Organik üretim çalışmalarına Ülkemizde 1980’li yıllarda başlanmış 2000 yılından itibaren de ciddi boyutlara ulaşmıştır. Ülkemizde organik tarım faaliyetleri 1.12.2004 tarih ve 5262 sayılı kanuna ve bu kanunun uygulamasına yönelik çıkarılan 10 Haziran 2005 tarih ve 25841 sayılı yönetmelik ile 17 Ekim 2006 tarih ve 26322 sayılı “Organik Tarımın Esasları Ve Uygulanmasına İlişkin Yönetmelikte Değişiklik Yapılmasına Dair Yönetmeliğe” göre yapılmaktadır.

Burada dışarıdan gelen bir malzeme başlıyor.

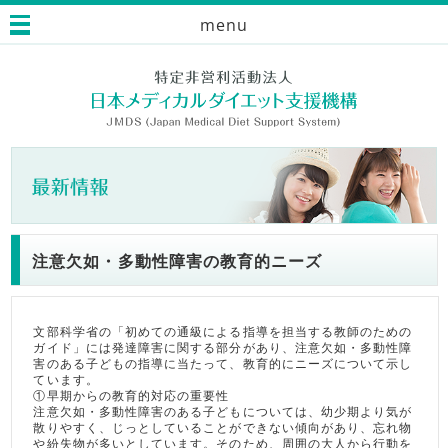
menu
注意欠如・多動性障害の教育的ニーズ
文部科学省の「初めての通級による指導を担当する教師のための
ガイド」には発達障害に関する部分があり、注意欠如・多動性障
害のある子どもの指導に当たって、教育的にニーズについて示し
ています。
①早期からの教育的対応の重要性
注意欠如・多動性障害のある子どもについては、幼少期より気が
散りやすく、じっとしていることができない傾向があり、忘れ物
や紛失物が多いとしています。そのため、周囲の大人から行動を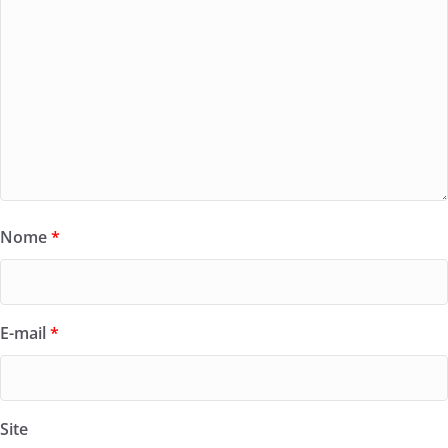
Nome
*
E-mail
*
Site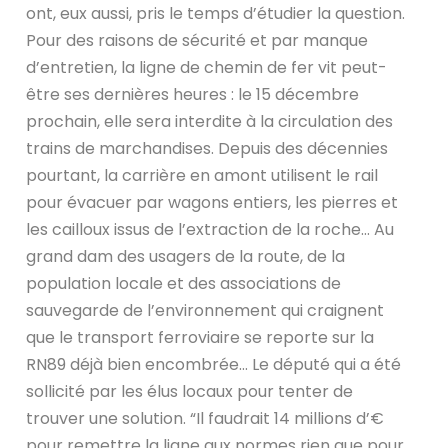
ont, eux aussi, pris le temps d’étudier la question.
Pour des raisons de sécurité et par manque
d’entretien, la ligne de chemin de fer vit peut-
être ses dernières heures : le 15 décembre
prochain, elle sera interdite à la circulation des
trains de marchandises. Depuis des décennies
pourtant, la carrière en amont utilisent le rail
pour évacuer par wagons entiers, les pierres et
les cailloux issus de l’extraction de la roche… Au
grand dam des usagers de la route, de la
population locale et des associations de
sauvegarde de l’environnement qui craignent
que le transport ferroviaire se reporte sur la
RN89 déjà bien encombrée… Le député qui a été
sollicité par les élus locaux pour tenter de
trouver une solution. “Il faudrait 14 millions d’€
pour remettre la ligne aux normes rien que pour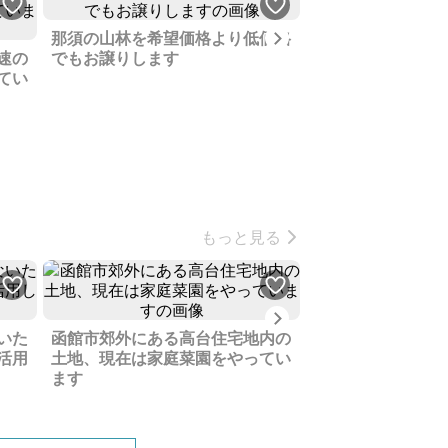
Next
那須の山林を希望価格より低価格
長年かけて育てた
速の
でもお譲りします
し空間広がるコテ
てい
もっと見る
Next
北海道にある土地
いた
函館市郊外にある高台住宅地内の
蔵があるかもしれ
活用
土地、現在は家庭菜園をやってい
ます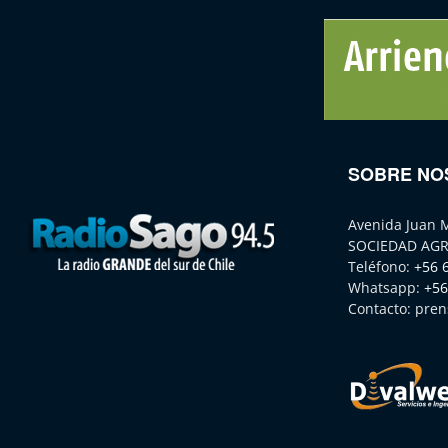
SOBRE NO
Avenida Juan 
SOCIEDAD AGR
Teléfono:
+56 
Whatsapp:
+56
Contacto:
pren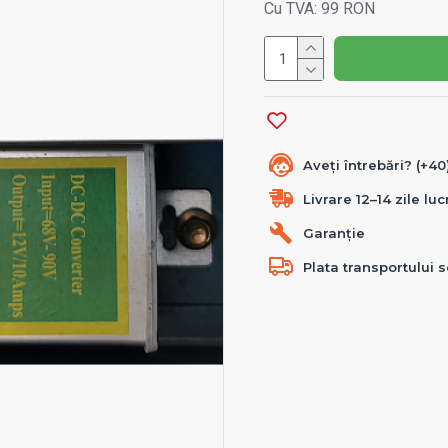
Cu TVA: 99 RON
Aveți întrebări? (+4
Livrare 12–14 zile lu
Garanție
Plata transportului s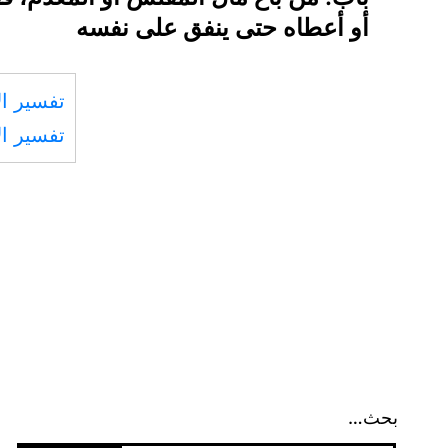
المقالات
أو أعطاه حتى ينفق على نفسه
تفسير ال
تفسير ال
بحث…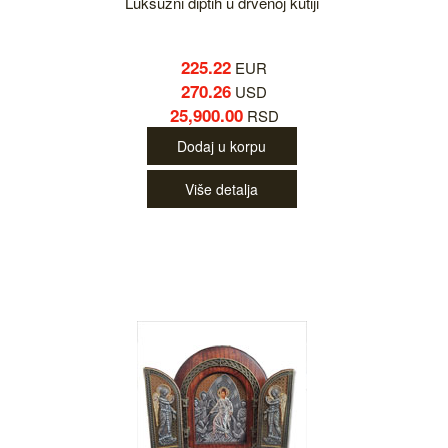
Luksuzni diptih u drvenoj kutiji
225.22
EUR
270.26
USD
25,900.00
RSD
Dodaj u korpu
Više detalja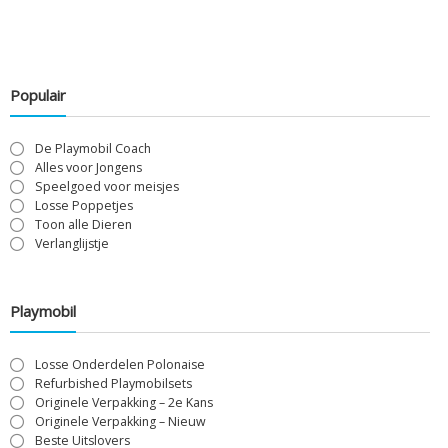
Populair
De Playmobil Coach
Alles voor Jongens
Speelgoed voor meisjes
Losse Poppetjes
Toon alle Dieren
Verlanglijstje
Playmobil
Losse Onderdelen Polonaise
Refurbished Playmobilsets
Originele Verpakking – 2e Kans
Originele Verpakking – Nieuw
Beste Uitslovers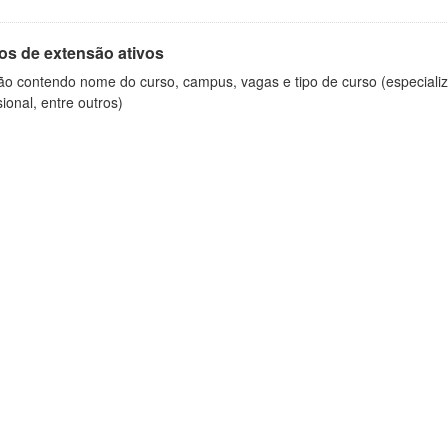
os de extensão ativos
ão contendo nome do curso, campus, vagas e tipo de curso (especializ
sional, entre outros)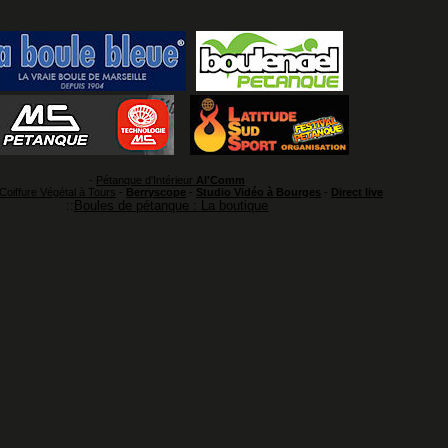
-
Pétanque d'Intérieur
Al'Comm
 Coiffure Végétal à Tours
-
Berryscope
-
Studio Vidéo à Bourges
-
Direct live
::
Boules de pétanque : La boutique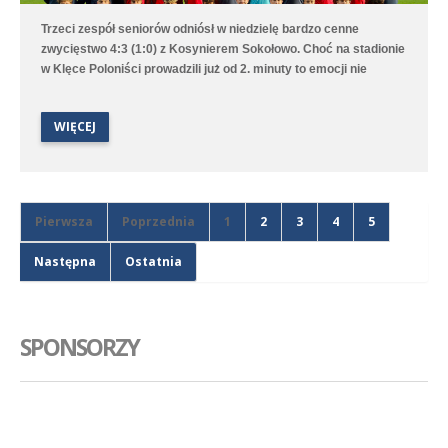
Trzeci zespół seniorów odniósł w niedzielę bardzo cenne
zwycięstwo 4:3 (1:0) z Kosynierem Sokołowo. Choć na stadionie
w Klęce Poloniści prowadzili już od 2. minuty to emocji nie
brakowało aż do ostatniego gwizdka sędziego. Bramki dla
średzkiej drużyny strzelali Antoni Sobczyński, Filip Staszak,
WIĘCEJ
Oleksii Steblin oraz Mikołaj Szymański.
Pierwsza
Poprzednia
1
2
3
4
5
Następna
Ostatnia
SPONSORZY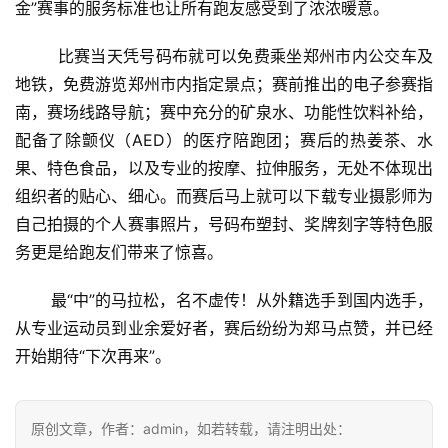
金”赛事的服务标准也让所有跑友感受到了浓浓暖意。
        比赛当天凭号码布就可以免费乘坐郑州市内公交车及
地铁，免费游览郑州市内指定景点；赛前推出的电子参赛指
南，赛场线路导航；赛中充分的矿泉水、功能性饮料补给，
配备了除颤仪（AED）的医疗陪跑团；赛后的热姜茶、水
果、特色食品，以及专业的按摩、拉伸服务，无处不体现出
组织者的贴心、细心。而赛后马上就可以下载专业摄影师为
自己拍摄的个人赛事照片，号码布塑封、奖牌刻字等特色服
务更是给跑友们带来了惊喜。 
       最“中”的马拉松，名不虚传！从外籍选手到国内选手，
从专业运动员到业余爱好者，赛后纷纷为郑马点赞，并已经
开始期待“下次再来”。
原创文章，作者：admin，如若转载，请注明出处：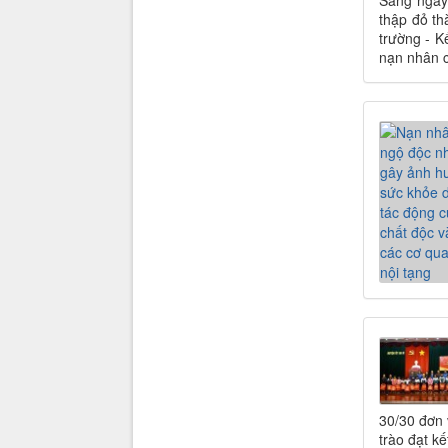
Sáng ngày
thập đỏ th
trường - K
nạn nhân c
30/30 đơn 
trào đạt k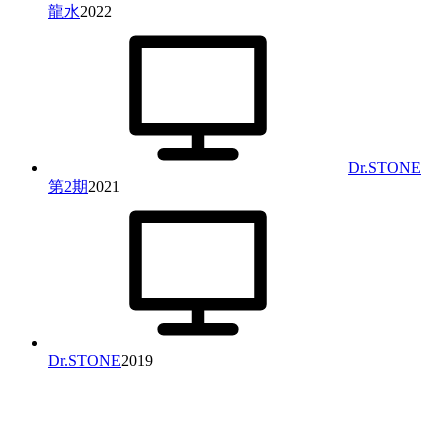
龍水
2022
Dr.STONE
第2期
2021
Dr.STONE
2019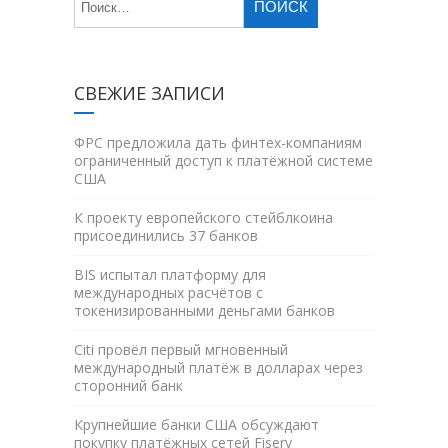
СВЕЖИЕ ЗАПИСИ
ФРС предложила дать финтех-компаниям
ограниченный доступ к платёжной системе
США
К проекту европейского стейблкоина
присоединились 37 банков
BIS испытал платформу для
международных расчётов с
токенизированными деньгами банков
Citi провёл первый мгновенный
международный платёж в долларах через
сторонний банк
Крупнейшие банки США обсуждают
покупку платёжных сетей Fiserv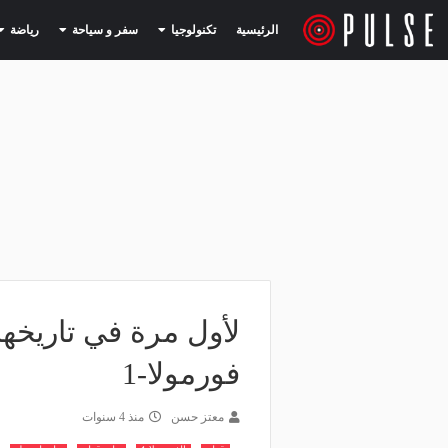
(current)
(current)
الرئيسية
تكنولوجيا
سفر و سياحة
رياضة
لأول مرة في تاريخه
فورمولا-1
معتز حسن
منذ 4 سنوات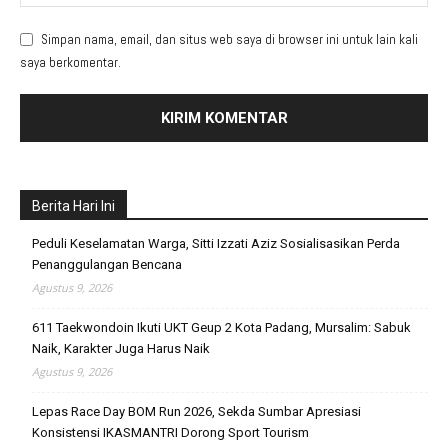
Simpan nama, email, dan situs web saya di browser ini untuk lain kali
saya berkomentar.
Berita Hari Ini
Peduli Keselamatan Warga, Sitti Izzati Aziz Sosialisasikan Perda
Penanggulangan Bencana
Agustus 9, 2026
611 Taekwondoin Ikuti UKT Geup 2 Kota Padang, Mursalim: Sabuk
Naik, Karakter Juga Harus Naik
Agustus 9, 2026
Lepas Race Day BOM Run 2026, Sekda Sumbar Apresiasi
Konsistensi IKASMANTRI Dorong Sport Tourism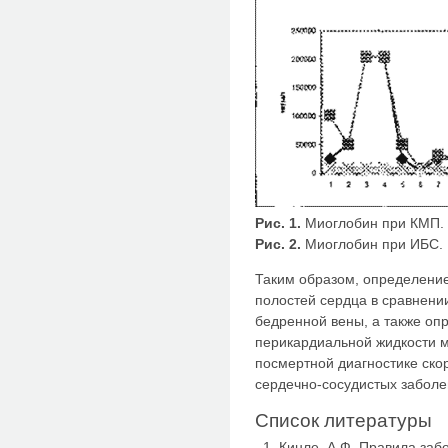
Рис. 1.
Миоглобин при КМП.
Рис. 2.
Миоглобин при ИБС.
Таким образом, определение
полостей сердца в сравнени
бедренной вены, а также оп
перикардиальной жидкости м
посмертной диагностике ско
сердечно-сосудистых заболе
Список литературы
Кинле, А.Ф. Правила заб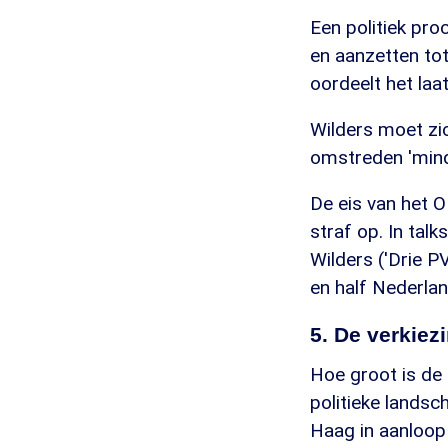
Een politiek pro
en aanzetten tot
oordeelt het laat
Wilders moet zi
omstreden 'minde
De eis van het O
straf op. In tal
Wilders ('Drie P
en half Nederlan
5. De verkie
Hoe groot is de
politieke landsc
Haag in aanloop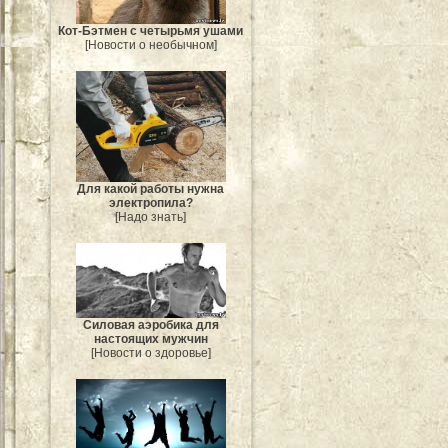
Кот-Бэтмен с четырьмя ушами
[Новости о необычном]
Для какой работы нужна
электропила?
[Надо знать]
Силовая аэробика для
настоящих мужчин
[Новости о здоровье]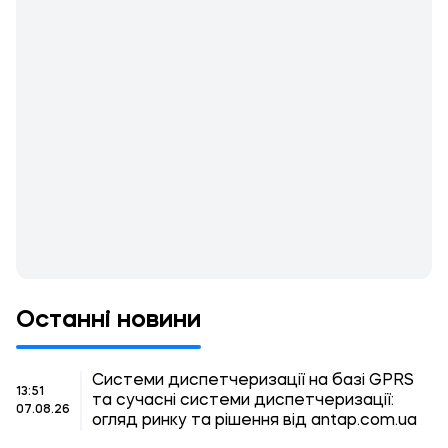
Останні новини
Системи диспетчеризації на базі GPRS
13:51
та сучасні системи диспетчеризації:
07.08.26
огляд ринку та рішення від antap.com.ua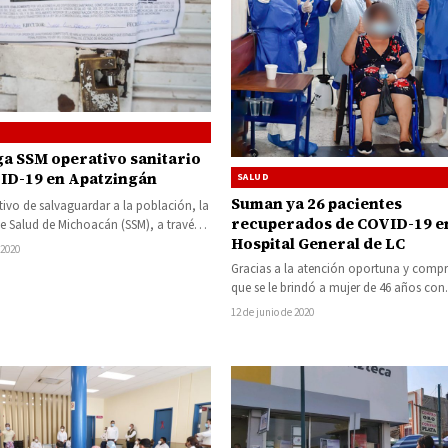
ga SSM operativo sanitario
ID-19 en Apatzingán
SALUD
Suman ya 26 pacientes
tivo de salvaguardar a la población, la
recuperados de COVID-19 en
de Salud de Michoacán (SSM), a través
Hospital General de LC
isión…
 2020
Gracias a la atención oportuna y comp
que se le brindó a mujer de 46 años con
diagnóstico de COVID-19,…
12 de junio de 2020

Arıcılık polinasyon ile bitkisel üretime, çevrenin, tarım ve orman ürünlerinin korunmasına ve gelişmesine katkısı bulunan önemli bir faaliyettir
Organik arı yetiştiriciliği
- Organik bal üretme faaliyetlerinde bulunmak isteyen müteşebbis, bir dilekçe ile kontrol ve sertifikasyon kuruluşuna veya kontrol kuruluşuna başvurur. Ürününün organik ürün olarak değerlendirilmesi için gerekli çalışmanın yapılmasını talep eder. Kontrol ve sertifikasyon kuruluşu tarafından müteşebbise ait bilgi ve belgelerin tamamlanmasını takiben kendi aralarında bir sözleşme imzalanır.
Bu sözleşme; Organik arı yetiştiriciliği ve organik bal üretme faaliyetlerinin organik tarımın esasları ve uygulanmasına ilişkin yönetmelik hükümlerine göre yapılacağını belirleyen yazılı anlaşmayı ifade eder. - Kontrol ve/veya sertifikasyon kuruluşu kabul ettiği, sözleşme yaptığı müteşebbisleri geçiş sürecine alır. Geçiş süreci; organik üretime başlanmasından organik ürünün belgelendirilmesine (sertifikalandırılmasına) kadar geçen dönemdir. Geçiş dönemindeki ürünler konvansiyonel olarak değerlendirilir. Konvansiyonel üretimde (Organik tarım faaliyetleri dışındaki tüm tarımsal üretim) kullanılan binalar, alet ve ekipmanlar temizlenip dezenfekte edildikten sonra organik üretimde kullanılır.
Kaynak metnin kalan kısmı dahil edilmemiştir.